Show each line of the records below that contains the word "left", matching its case exactly.

★ ★ ★ ★ ★ ★ ★

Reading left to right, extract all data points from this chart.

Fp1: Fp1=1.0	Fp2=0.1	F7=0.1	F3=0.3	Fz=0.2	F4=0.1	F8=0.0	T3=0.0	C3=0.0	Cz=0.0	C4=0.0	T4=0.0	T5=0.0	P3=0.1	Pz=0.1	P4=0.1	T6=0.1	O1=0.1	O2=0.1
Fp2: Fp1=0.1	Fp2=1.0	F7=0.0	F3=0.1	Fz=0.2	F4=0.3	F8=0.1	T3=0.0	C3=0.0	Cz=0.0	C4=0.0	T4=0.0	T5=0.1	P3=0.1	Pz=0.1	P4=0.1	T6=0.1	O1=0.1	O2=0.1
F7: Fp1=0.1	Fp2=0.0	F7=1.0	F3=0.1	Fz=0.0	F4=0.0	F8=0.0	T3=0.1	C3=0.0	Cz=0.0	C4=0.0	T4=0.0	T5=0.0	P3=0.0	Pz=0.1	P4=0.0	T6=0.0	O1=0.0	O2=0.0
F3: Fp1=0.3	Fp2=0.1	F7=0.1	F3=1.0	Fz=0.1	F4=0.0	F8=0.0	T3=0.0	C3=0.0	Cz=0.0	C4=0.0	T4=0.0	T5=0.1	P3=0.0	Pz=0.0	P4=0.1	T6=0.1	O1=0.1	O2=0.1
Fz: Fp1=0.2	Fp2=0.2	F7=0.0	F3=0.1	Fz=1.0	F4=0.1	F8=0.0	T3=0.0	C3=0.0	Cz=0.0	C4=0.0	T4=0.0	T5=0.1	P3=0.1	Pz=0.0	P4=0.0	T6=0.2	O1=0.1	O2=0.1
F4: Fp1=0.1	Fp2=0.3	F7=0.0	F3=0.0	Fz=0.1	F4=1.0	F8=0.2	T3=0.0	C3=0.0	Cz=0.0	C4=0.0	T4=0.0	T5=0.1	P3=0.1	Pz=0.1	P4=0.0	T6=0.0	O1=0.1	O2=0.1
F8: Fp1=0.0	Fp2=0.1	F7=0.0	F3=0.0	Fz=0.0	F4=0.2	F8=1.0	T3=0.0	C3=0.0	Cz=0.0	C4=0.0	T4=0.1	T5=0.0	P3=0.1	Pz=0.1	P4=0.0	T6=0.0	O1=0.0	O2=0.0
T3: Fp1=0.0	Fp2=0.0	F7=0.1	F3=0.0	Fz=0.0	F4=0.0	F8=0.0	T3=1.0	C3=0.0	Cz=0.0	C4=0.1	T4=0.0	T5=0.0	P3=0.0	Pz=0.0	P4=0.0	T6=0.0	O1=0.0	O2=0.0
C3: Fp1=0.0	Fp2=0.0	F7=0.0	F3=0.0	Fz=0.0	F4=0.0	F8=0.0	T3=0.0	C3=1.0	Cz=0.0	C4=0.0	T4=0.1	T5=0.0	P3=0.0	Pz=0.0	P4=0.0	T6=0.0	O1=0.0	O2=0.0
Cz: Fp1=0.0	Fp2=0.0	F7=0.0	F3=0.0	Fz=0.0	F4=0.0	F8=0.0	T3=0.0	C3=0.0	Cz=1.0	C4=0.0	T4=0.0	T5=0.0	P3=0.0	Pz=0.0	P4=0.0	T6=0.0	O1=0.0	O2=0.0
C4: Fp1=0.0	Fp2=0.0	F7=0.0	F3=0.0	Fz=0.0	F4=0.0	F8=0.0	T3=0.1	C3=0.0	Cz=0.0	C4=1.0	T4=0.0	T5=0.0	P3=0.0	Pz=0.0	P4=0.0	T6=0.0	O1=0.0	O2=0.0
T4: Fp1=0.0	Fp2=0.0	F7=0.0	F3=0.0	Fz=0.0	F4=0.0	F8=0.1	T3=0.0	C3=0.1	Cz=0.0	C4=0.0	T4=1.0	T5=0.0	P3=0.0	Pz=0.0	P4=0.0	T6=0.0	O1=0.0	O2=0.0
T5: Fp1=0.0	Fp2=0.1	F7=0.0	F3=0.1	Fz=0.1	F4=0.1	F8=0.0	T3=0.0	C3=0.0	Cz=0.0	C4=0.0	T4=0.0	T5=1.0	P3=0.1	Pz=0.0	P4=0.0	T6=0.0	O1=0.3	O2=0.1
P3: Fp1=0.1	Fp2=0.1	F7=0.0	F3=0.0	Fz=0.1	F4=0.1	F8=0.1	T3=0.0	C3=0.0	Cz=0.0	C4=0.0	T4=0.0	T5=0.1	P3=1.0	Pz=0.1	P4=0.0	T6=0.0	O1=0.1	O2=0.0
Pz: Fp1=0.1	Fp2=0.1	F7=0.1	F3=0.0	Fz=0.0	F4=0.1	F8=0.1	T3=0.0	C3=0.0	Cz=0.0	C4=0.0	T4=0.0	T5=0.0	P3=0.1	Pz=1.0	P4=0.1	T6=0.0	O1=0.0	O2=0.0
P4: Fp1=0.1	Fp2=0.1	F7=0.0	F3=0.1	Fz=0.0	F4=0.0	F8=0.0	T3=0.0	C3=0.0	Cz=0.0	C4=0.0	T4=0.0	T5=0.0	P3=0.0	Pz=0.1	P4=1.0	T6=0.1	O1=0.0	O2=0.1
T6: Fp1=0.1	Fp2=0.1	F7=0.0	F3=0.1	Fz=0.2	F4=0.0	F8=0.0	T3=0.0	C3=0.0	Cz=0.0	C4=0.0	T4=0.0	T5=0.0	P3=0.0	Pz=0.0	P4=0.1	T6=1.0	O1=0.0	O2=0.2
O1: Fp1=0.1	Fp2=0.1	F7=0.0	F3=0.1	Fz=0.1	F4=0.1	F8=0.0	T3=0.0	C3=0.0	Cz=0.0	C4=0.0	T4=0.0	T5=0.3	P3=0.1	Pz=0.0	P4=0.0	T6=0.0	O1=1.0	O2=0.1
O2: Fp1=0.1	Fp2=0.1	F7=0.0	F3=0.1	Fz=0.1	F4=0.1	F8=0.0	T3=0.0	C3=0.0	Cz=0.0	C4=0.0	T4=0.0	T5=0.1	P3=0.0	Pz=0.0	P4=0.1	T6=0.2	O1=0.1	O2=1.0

★ ★ ★ ★ ★ ★ ★

- [Result for this exercise]:
Reading left to right, extract all data points from this chart.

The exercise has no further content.